For any interested in hearing her speak for herself, a good talk can be found here:
http://www.ted.com/index.php/talks/karen_armstrong_makes_her_ted_prize_wish_the_charter_for_compassion.html

This book began by going over the history of the time surrounding the birth of Judaism. Armstrong does gloss over many contours of this history, but I don't get the impression she does so in ignorance. The point of the book is to display the evolution of the concept of God among the three prophetic faiths. She is attempting to show that each of the three faiths have had an amazingly varied conception of God that can be traced throughout history. To achieve this feat, Armstrong has no option but to be reductive, and still it is a far cry from being simplistic of any of these faiths.













One point that she hammers out through the entire book is the subjectivity of God.
"Indeed, the statement 'I believe in God' has no objective meaning, as such, but like any other statement only means something in context when proclaimed by a particular community."

She points out that many of the most profound religious thinkers of the last two millennia have all known that their experiences of God were totally subjective. All their descriptions were not of objective realities but only similes and metaphors for what would always defy language. I find it difficult to state just how relieving I find such an attitude.

Another claim which I found equally refreshing was the idea of the nothingness of God. Thousands of years ago theologians came to the realization that all that can be said of God is what he is not. All positive statements, due to their being anchored in common mundane reality, equate God with something that he is far beyond. We say God is personal, yet he is certainly much more than anything we would identify as "a person". Therefore he is not personal, since he is far beyond the scope of that word. All the things that we would say God is, he really is not. So, in a profound since God is Nothing, or No-Thing. He cannot be encompassed by out thoughts, our language, our beliefs, doctrines.

As an intellectual, I found this unbelievably relieving. While to some I could see how such thoughts could lead to the demise of faith, for me it came as a resuscitating breath. I had heard such thoughts before, but Armstrong did a fantastic job of putting them into context, which seemed to make them much more accessible.

Perhaps my favorite insight in this book is the false dichotomy of intellectuals vs. mystics. Armstrong does a brilliant job of displaying that the most famous mystics were those who began as intellectuals, and that most intellectuals have some substantial mysticism to their thought.

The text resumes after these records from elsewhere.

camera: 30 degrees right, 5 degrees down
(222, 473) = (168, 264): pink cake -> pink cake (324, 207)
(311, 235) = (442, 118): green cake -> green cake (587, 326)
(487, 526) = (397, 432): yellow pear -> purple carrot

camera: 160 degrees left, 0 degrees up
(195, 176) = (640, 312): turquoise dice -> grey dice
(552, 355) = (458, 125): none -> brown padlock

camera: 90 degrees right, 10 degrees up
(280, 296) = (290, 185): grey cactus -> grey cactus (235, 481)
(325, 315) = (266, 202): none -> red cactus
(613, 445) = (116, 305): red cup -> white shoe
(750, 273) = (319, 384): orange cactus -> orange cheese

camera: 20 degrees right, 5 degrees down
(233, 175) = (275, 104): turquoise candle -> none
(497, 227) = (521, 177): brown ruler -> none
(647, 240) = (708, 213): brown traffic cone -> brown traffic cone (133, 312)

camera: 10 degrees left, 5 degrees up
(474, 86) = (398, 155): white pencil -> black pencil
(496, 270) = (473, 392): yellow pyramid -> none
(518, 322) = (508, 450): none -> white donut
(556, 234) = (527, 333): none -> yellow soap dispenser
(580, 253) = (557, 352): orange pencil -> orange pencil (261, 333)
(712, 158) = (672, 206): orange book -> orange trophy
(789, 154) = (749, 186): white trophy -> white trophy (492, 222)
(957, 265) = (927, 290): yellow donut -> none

As such, they do not represent opposite poles, but flip sides of the same coin. Mysticism frequently is the end result of intelligence which has become aware of its own limits. This is not remotely close to a rejection of the value of knowledge, but rather an estimation of it which delivers one to a healthy realization of finitude. Nor is this necessarily a mysticism which involves feeling wrapped in the tender arms of the Lord, though it certainly could be. Mystics encompass an infinite range of experiences from smiling into the face of God to the lonely terror of the Great Silence where we once thought their was a personal diety. Neither is illegitimate.

This all validated much of the shock of Emptyness that I have felt for some time in regard to religion. It affirmed that none of us really know what we're talking about, yet that does not mean we have no reason to talk. Contrary to what Wittgenstein preposed, silence is not the only valid response, though it may well be a road that should be travelled more. In fact, Armstrong's work brought me to the realization that I was becoming just as intolerant of "believers" as fundamentalists were of "unbelief". As such I'm only serving to perpetuate the violence. The ever-important point is that understanding is the root of compassion, and I am certainly guilty of forsaking the attempt to understand those whom I oppose.